Мистер Тенч думал: баллон эфира, ведь чуть не забыл. Нижняя челюсть у него отвисла, и он стал хмуро считать бутылки «Cerveza Moctezuma»[8]. Сто сорок ящиков. Двенадцать на сто сорок. Во рту у мистера Тенча скопилась густая мокрота. Двенадцать на четыре — сорок восемь. Он сказал вслух по-английски:
— Ишь ты, недурненькая! — Тысяча двести, тысяча шестьсот восемьдесят. Он сплюнул, с вялым любопытством разглядывая девушку, которая стояла на носу «Генерала Обрегона» — стройная, тоненькая фигурка, обычно они такие толстухи, глаза, конечно, карие, а во рту уж обязательно поблескивает золотой зуб, но свеженькая, молодая… Тысяча шестьсот восемьдесят бутылок по одному песо бутылка.
Кто-то спросил его по-английски:
— Что вы сказали?
Мистер Тенч всем корпусом повернулся на голос.
— Вы англичанин? — удивленно проговорил он, но при виде широкоскулого, исхудалого лица, как бы обуглившегося от трехдневной бороды, изменил форму вопроса: — Вы говорите по-английски?
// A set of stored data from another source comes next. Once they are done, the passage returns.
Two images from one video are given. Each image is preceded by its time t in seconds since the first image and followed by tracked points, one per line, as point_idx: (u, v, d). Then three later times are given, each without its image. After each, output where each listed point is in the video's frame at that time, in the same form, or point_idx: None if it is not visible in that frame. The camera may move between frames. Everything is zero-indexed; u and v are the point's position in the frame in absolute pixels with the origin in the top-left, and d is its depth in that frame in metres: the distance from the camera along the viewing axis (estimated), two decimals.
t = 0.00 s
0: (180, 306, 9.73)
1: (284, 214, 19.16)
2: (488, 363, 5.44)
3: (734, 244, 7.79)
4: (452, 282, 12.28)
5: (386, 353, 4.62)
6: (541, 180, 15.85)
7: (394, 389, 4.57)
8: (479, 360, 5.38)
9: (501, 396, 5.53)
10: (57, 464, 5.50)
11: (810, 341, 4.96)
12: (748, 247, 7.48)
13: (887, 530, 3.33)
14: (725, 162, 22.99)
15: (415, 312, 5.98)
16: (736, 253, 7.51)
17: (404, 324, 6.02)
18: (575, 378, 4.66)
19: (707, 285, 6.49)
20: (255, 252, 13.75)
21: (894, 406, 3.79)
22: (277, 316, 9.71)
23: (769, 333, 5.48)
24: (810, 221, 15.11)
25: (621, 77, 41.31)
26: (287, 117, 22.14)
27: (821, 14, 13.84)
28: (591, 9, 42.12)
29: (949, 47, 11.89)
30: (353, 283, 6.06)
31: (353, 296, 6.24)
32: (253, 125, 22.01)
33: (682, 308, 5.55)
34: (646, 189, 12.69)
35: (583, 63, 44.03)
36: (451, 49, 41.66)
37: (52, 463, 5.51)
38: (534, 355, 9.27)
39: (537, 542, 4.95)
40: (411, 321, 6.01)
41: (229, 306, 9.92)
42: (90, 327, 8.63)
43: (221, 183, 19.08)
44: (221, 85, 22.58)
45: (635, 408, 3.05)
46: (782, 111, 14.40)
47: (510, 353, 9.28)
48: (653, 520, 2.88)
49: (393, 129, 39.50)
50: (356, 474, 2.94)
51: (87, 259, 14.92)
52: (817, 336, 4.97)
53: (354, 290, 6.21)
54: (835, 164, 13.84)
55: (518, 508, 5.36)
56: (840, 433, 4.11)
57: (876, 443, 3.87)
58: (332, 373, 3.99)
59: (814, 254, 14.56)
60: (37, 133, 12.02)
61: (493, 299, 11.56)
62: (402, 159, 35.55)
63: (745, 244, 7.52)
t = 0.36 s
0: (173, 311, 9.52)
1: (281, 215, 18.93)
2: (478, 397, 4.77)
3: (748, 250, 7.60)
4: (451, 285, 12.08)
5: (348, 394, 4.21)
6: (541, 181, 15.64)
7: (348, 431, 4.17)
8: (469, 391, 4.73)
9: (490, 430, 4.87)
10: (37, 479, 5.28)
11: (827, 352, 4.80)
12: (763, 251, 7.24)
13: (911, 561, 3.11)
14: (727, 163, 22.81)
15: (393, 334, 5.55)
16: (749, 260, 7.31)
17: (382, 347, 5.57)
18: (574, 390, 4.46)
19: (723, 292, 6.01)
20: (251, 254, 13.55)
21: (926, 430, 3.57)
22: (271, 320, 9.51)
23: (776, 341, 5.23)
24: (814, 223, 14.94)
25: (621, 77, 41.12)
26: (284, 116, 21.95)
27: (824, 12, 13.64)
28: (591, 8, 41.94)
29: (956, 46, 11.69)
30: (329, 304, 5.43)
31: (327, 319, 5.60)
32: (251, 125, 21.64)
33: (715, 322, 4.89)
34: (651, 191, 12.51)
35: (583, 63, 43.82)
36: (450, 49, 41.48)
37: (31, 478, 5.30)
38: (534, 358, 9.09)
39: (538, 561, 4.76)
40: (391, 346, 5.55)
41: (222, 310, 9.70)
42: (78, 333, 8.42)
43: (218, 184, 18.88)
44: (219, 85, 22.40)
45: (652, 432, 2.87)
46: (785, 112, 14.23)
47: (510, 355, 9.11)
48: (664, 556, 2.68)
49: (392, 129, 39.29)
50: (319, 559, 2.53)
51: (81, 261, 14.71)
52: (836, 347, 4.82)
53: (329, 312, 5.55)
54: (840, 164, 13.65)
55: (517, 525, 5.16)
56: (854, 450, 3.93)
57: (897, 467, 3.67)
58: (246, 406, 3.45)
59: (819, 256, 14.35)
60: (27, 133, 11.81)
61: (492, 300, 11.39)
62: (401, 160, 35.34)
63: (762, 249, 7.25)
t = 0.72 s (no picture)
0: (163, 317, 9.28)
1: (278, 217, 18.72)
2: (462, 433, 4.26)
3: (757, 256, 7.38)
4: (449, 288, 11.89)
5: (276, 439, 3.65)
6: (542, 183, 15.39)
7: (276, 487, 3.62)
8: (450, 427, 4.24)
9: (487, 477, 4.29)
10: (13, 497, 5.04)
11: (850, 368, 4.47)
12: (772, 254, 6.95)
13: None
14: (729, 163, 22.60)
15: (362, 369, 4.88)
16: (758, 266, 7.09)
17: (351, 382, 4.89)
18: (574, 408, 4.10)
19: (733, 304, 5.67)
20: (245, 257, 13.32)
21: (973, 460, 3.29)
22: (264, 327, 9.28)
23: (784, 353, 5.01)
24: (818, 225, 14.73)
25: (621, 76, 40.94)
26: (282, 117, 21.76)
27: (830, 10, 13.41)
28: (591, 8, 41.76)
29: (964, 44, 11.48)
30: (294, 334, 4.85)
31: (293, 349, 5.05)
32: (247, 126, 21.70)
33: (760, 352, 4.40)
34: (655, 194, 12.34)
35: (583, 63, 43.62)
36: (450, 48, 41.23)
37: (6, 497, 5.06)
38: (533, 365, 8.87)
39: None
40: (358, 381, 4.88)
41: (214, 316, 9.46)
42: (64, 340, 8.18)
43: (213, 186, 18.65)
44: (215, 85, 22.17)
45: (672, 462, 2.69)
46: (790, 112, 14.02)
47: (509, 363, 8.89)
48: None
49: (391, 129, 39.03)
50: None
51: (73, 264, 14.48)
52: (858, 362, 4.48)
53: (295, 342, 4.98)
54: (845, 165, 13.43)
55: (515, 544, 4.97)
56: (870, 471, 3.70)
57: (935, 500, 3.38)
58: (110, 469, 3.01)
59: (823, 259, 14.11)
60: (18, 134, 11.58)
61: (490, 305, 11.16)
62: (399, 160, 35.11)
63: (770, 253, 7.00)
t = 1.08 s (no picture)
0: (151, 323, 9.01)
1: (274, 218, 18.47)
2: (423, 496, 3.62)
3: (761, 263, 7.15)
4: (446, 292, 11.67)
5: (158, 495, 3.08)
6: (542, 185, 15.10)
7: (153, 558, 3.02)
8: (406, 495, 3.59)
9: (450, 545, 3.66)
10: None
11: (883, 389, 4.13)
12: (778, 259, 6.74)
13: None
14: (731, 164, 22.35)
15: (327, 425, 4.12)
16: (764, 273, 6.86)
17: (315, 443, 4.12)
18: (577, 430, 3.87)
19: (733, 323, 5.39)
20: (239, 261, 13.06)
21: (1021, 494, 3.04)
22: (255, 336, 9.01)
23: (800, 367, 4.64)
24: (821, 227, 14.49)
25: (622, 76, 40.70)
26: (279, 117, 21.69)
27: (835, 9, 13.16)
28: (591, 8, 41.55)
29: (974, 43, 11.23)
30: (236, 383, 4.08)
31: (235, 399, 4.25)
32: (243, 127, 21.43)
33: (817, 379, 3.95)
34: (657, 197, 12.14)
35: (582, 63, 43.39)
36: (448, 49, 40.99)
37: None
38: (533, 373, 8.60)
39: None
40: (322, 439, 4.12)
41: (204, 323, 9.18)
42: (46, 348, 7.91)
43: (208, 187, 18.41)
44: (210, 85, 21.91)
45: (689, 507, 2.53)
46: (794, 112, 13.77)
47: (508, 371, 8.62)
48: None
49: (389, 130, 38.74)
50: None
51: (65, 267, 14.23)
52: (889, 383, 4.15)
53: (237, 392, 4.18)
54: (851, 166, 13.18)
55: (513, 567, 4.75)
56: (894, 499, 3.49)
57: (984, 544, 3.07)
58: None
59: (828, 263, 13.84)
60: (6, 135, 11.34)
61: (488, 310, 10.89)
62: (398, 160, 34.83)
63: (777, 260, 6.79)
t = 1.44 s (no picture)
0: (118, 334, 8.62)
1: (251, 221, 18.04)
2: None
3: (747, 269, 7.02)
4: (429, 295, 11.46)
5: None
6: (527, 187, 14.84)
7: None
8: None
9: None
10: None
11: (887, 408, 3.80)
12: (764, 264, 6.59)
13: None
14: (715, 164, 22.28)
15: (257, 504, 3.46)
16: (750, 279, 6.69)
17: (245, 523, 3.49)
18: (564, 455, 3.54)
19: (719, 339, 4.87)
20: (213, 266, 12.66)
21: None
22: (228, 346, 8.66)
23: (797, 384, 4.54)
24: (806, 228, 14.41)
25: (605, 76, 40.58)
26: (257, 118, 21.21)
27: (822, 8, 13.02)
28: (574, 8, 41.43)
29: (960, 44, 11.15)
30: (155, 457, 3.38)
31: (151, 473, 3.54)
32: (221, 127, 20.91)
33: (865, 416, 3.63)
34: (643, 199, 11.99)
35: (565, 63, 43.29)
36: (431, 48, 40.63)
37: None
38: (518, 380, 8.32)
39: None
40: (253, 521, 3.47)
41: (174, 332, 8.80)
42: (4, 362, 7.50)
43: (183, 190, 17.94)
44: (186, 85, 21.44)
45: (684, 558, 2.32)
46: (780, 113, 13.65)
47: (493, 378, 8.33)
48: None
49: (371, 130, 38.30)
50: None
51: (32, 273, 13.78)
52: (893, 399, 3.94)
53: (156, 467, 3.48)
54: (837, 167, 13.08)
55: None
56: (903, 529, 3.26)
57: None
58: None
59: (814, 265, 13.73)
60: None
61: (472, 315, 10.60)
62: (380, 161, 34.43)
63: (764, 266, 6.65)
Да, ответил человек, он говорит по-английски. Весь сжавшись, он стоял в тени — маленький, в темном, поношенном городском костюме, с небольшим портфелем в руке. Под мышкой у него торчал какой-то роман; на обложке виднелись детали грубо намалеванной любовной сцены. Он сказал:
— Простите. Мне показалось, вы заговорили со мной. — Глаза у этого человека были немного навыкате, и в нем чувствовалась какая-то неуверенная приподнятость, будто он только что отпраздновал свой день рождения… в одиночестве.
Мистер Тенч отхаркнул мокроту.
— А что я говорил? — Он решительно ничего не помнил.
— Вы сказали: «Ишь ты, недурненькая».
— Разве? К чему это я? — Он уставился в безжалостное небо. Стервятник висел там, точно наблюдатель. — К чему? А, наверно, вон про ту девицу. Здесь хорошеньких не часто увидишь. На которую стоит посмотреть — одна-две за год.